What happened with that report anyway, the news you posted is from February 13th...

DC

LOL terry, leave the peak oil discussion to those who understand that it is about flow rates and decline rates, not the resource base. Peaking net exports will drive up prices even if peak oil does not occur in the short term. Total world liquid exports have been flat since 2004, and excluding OPEC have declined. Regardless of production, that itself will continue to drive prices upwards unless the trend is reversed.

sjc

If I were a car company or dealer, I would not want to be dependent on the oil companies or the world oil market for my future. I would try to sell cars and the fuel to run them if I could. Make money on the initial sale and make money for years after on more than just service. That is smart business.

It is good to see people working together after such a long period of caring only about themselves. They still care mostly about themselves, but have rediscovered that if you work together with others, you all end up better off.

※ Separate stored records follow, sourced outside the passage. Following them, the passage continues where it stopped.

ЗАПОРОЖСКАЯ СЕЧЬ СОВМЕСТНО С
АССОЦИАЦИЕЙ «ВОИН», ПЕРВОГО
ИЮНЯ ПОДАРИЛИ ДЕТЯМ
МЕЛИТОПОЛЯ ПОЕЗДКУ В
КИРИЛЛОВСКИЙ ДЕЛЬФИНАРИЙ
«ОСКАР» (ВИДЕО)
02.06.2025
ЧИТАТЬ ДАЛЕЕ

Independent fuel stations could sell CNG, biodiesel and E85, but they are dependent on the fuel distributors who are dependent on the oil companies and refiners for their supply. You do not want to ruin your business by making them angry, so you do business as usual and consumers have fewer choices.

gr

It looks like the oil boys may have to "bunt" into lower petro rates real soon as cellulosic at $1.00/gallon is fast approaching. This dealer/fuel station is just the first in an ad hoc E85/b-diesel infrastructure model that will find eager biofuel investors.

http://www.greenfuelsforecast.com/ArticleDetails.php?articleID=462
http://www.greenfuelsforecast.com/ArticleDetails.php?articleID=411

E85, for all the complaints here is still a transitional fuel that moves the vast fleet of NA vehicles from petro to PHEV to BEV. If ever there was a time ripe for building independent "Energy Centers" featuring biofuel pumps and fast-charge electric islands - it's now. Are you VC guys listening?

gr

terry,

of course you are crazy to think that with a potential of $$9 TRILLION at stake at today's pricing, the oil boys won't figure out a drilling strategy to make this oil field produce. The play is they gotto get it out of the ground fast enough to catch the last of the guzzler ICE sales. Which provides for a damned good incentive.

http://nextbigfuture.com/2008/01/bakken-and-torquay-formations-saudi.html

What the greens need to get behind is the rapid expansion of the E85/biodiesel infrastructure to provide downward pressure on petro prices which in turn *increases* the ROI cost of drilling/refining. It's a $9 trillion dollar behemoth which can only be countered with faster growth in the alternative fuels sector. If you really want a renewable energy future - quit squawking about biofuels and start supporting them.

Then again that big old Bakken and Torquay field is a tempting opportunity for US/Canada fossils to "drink each others' milkshake."

sjc

Venture capital money has always seemed like a hard way to fund new companies. Many VCs use money from public pension funds. Those funds would like to see responsible investing, but they want to see high returns also. They call it risk capital because it is high risk, but can be high return.

Venture funds review lots of business plans, but fund very few. Many times they fund the same companies or types of companies that other funds invest it. It creates a flood of new companies that all compete and eventually fail, merge or go public.

I would like to see a better way for new companies in renewable energy to be funded. I do not know what that is, but the present method seems inadequate. Leaving something as vital as biofuels to the decision makers in a few private venture funds seems questionable. What if they like investments elsewhere? Then biofuel companies go unfunded and we wait until someone does fund them.

Market types will tell you that when it becomes profitable enough, money will flow in. That may be many years later when a flood of money comes in to fund any company that they can find and there is a scramble for scarce resources to start them. This delayed boom and bust cycle seems wasteful and not is providing the methods that we need to get things going.